Sonic Boom was supposed to be a rebirth for Sega's iconic mascot - a cross-media blitz that would earn the company millions and create a whole new legion of loyal fans. Sadly, it didn't quite turn out that way - while the TV series was - and still is - decent enough, the Wii U and 3DS games were a massive disappointment.

Former Sega of America producer Stephen Frost - who left the company last month after almost a decade of service - has been speaking to Sega Nerds about the project in order to get to the bottom of exactly why things went so wrong.

Frost asserts that Sonic Boom was always about hitting new fans, and that the series had to "reinvent itself" as its core fan-base was shrinking. He also reveals that the word from retailers was that the "old" Sonic was failing to do business commercially, so a fresh take on the character was required.

This is all well and good, but what's most worrying is that developer Big Red Button didn't seem to grasp what made Sonic so appealing in the first place - as Frost freely admits:

In focus tests, we heard all the time, people were sick of speed, Sonic was too fast, they wanted to slow down. Speed was shelved because we were under the impression people didn't want it. Speed is always a Sonic thing, we didn't focus on that.

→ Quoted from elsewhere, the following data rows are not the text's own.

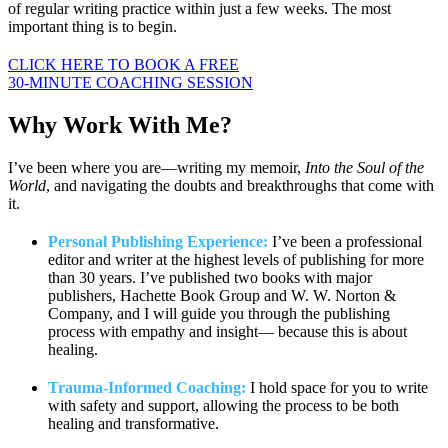
of regular writing practice within just a few weeks. The most
important thing is to begin.
CLICK HERE TO BOOK A FREE
30-MINUTE COACHING SESSION
Why Work
With Me?
I’ve been where you are—writing my memoir,
Into the Soul of the
World
, and navigating the doubts and breakthroughs that come with
it.
Personal Publishing Experience:
I’ve been a professional
editor and writer at the highest levels of publishing for more
than 30 years. I’ve published two books with major
publishers, Hachette Book Group and W. W. Norton &
Company, and I will guide you through the publishing
process with empathy and insight— because this is about
healing.
Trauma-Informed Coaching:
I hold space for you to write
with safety and support, allowing the process to be both
healing and transformative.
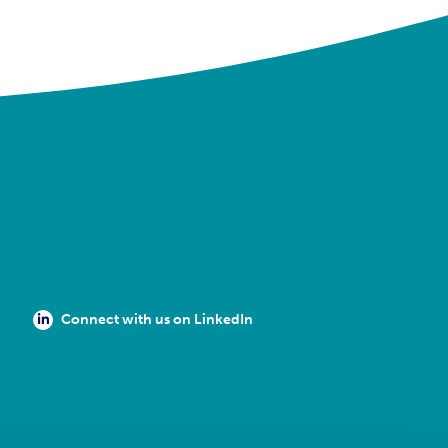
Connect with us on LinkedIn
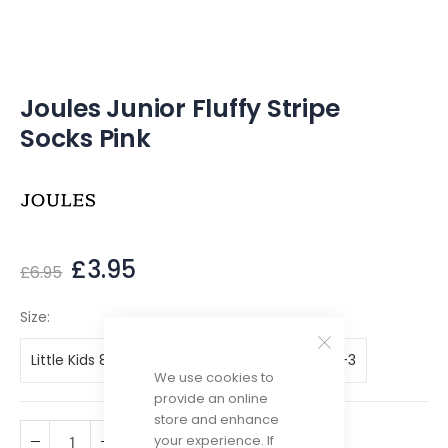
of
the
images
gallery
Joules Junior Fluffy Stripe
Socks Pink
£3.95
£6.95
Size
Little Kids 8-10
Little Kids 11-13
Big Kids 1-3
We use cookies to
provide an online
store and enhance
your experience. If
ADD TO CART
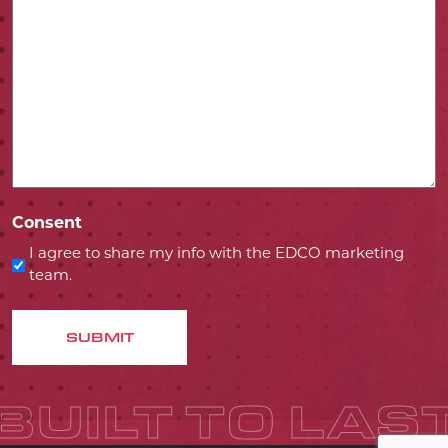
Consent
I agree to share my info with the EDCO marketing
team.
SUBMIT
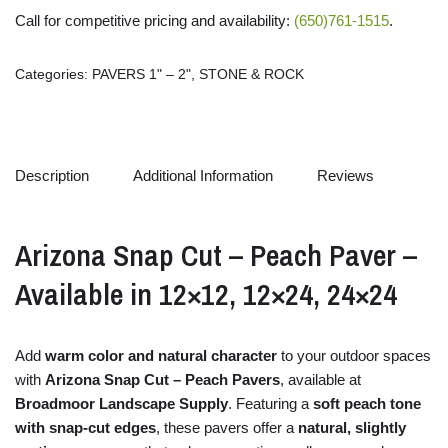
Call for competitive pricing and availability:
(650)761-1515
.
Categories:
PAVERS 1" – 2"
,
STONE & ROCK
Description
Additional Information
Reviews
Arizona
Snap
Cut –
Peach
Paver –
Available
in
12×
12,
12×
24,
24×
24
Add
warm
color
and
natural
character
to
your
outdoor
spaces
with
Arizona
Snap
Cut –
Peach
Pavers
,
available
at
Broadmoor
Landscape
Supply
.
Featuring
a
soft
peach
tone
with
snap-
cut
edges
,
these
pavers
offer
a
natural,
slightly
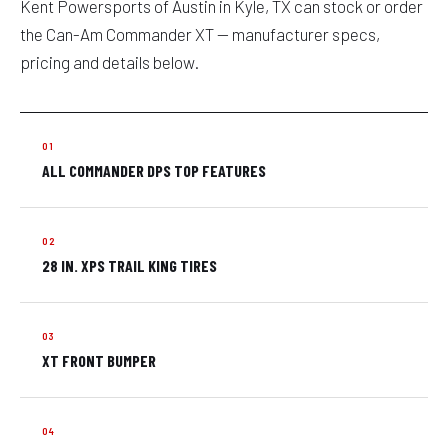
Kent Powersports of Austin in Kyle, TX can stock or order
the Can-Am Commander XT — manufacturer specs,
pricing and details below.
ALL COMMANDER DPS TOP FEATURES
28 IN. XPS TRAIL KING TIRES
XT FRONT BUMPER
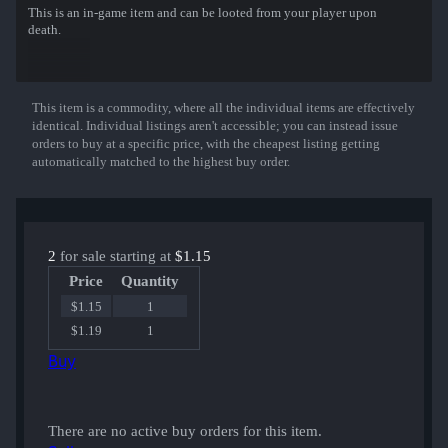
This is an in-game item and can be looted from your player upon
death.
This item is a commodity, where all the individual items are effectively
Show More
identical. Individual listings aren't accessible; you can instead issue
orders to buy at a specific price, with the cheapest listing getting
automatically matched to the highest buy order.
2
for sale starting at
$1.15
Price
Quantity
$1.15
1
$1.19
1
Buy
There are no active buy orders for this item.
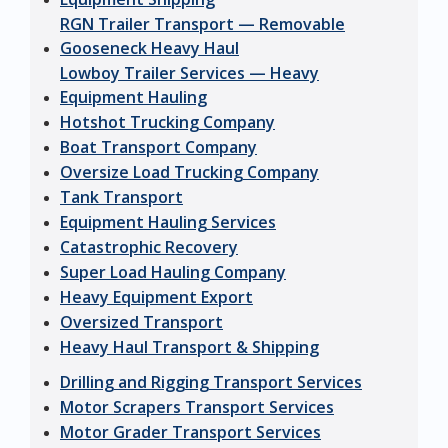
RGN Trailer Transport — Removable
Gooseneck Heavy Haul
Lowboy Trailer Services — Heavy
Equipment Hauling
Hotshot Trucking Company
Boat Transport Company
Oversize Load Trucking Company
Tank Transport
Equipment Hauling Services
Catastrophic Recovery
Super Load Hauling Company
Heavy Equipment Export
Oversized Transport
Heavy Haul Transport & Shipping
Drilling and Rigging Transport Services
Motor Scrapers Transport Services
Motor Grader Transport Services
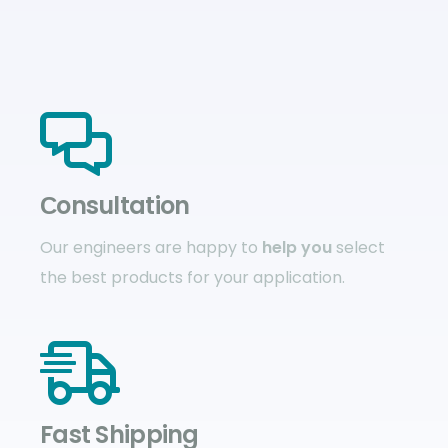
Сonsultation
Our engineers are happy to
help you
select
the best products for your application.
Fast Shipping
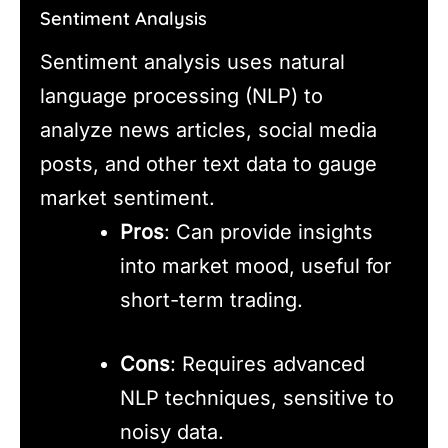
Sentiment Analysis
Sentiment analysis uses natural
language processing (NLP) to
analyze news articles, social media
posts, and other text data to gauge
market sentiment.
Pros
: Can provide insights
into market mood, useful for
short-term trading.
Cons
: Requires advanced
NLP techniques, sensitive to
noisy data.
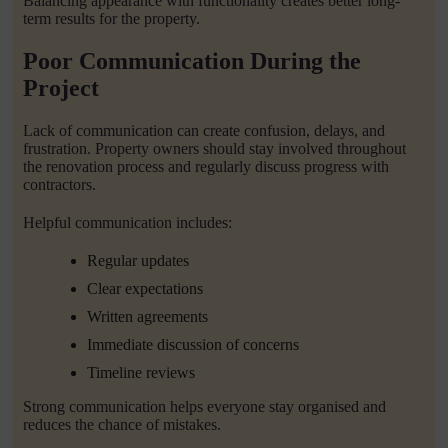
Balancing appearance with functionality creates better long-
term results for the property.
Poor Communication During the
Project
Lack of communication can create confusion, delays, and
frustration. Property owners should stay involved throughout
the renovation process and regularly discuss progress with
contractors.
Helpful communication includes:
Regular updates
Clear expectations
Written agreements
Immediate discussion of concerns
Timeline reviews
Strong communication helps everyone stay organised and
reduces the chance of mistakes.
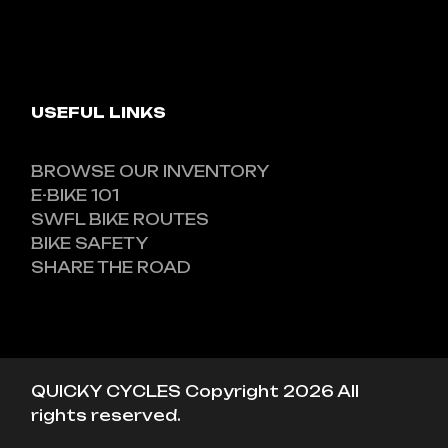
USEFUL LINKS
BROWSE OUR INVENTORY
E-BIKE 101
SWFL BIKE ROUTES
BIKE SAFETY
SHARE THE ROAD
QUICKY CYCLES Copyright 2026 All
rights reserved.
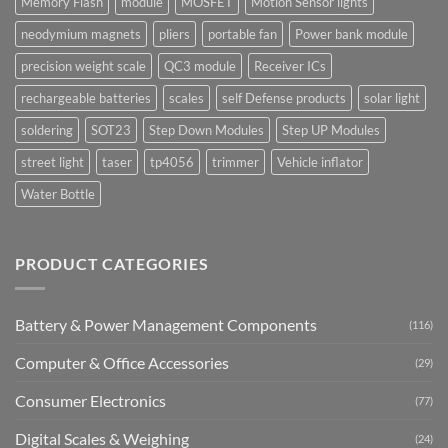
Memory Flash
module
MOSFET
Motion Sensor lights
neodymium magnets
pliers
portable fan
Power bank module
precision weight scale
QC3 module
Receiver ICs
rechargeable batteries
scales
self Defense products
solar light
soldering
SOT23
Step Down Modules
Step UP Modules
street light
taser
tp4056
trimmer
Vehicle inflator
Water Bottle
PRODUCT CATEGORIES
Battery & Power Management Components
(116)
Computer & Office Accessories
(29)
Consumer Electronics
(77)
Digital Scales & Weighing
(24)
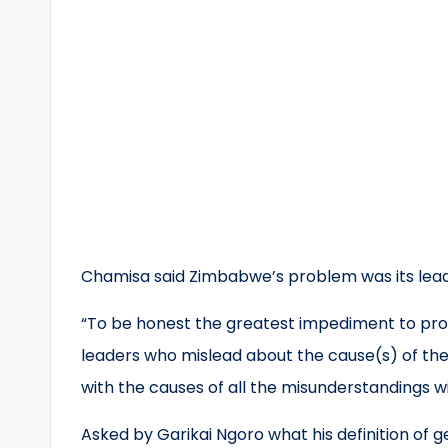
Chamisa said Zimbabwe’s problem was its lead
“To be honest the greatest impediment to progr
leaders who mislead about the cause(s) of the 
with the causes of all the misunderstandings wi
Asked by Garikai Ngoro what his definition of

Frost also admits that Sonic Boom suffered from bloat, with too much content crammed in:

The biggest mistake in Boom was adding too many features to it. It was too much to ask of any development team. I was tasked with creating an experience that appeals to an audience which doesn't play Sonic. If I could do it again, I would remove features and speed would be the main focus from the start.

Co-op play was a positive that Frost took from the title's development, and he feels that the future of the franchise lies in connecting players:

Solo Sonic games, I don't know how long that can last there isn't enough variety to sustain it. The future of Sonic games needs to be Co-Op, it worked really well in Sonic Boom, community and online play, that sustains it. In general, you need to do multiplayer and add online multiplayer aspects, that will sustain and keep the franchise alive.

What do you think about Frost's comments? Do you think he's being too harsh, or not harsh enough?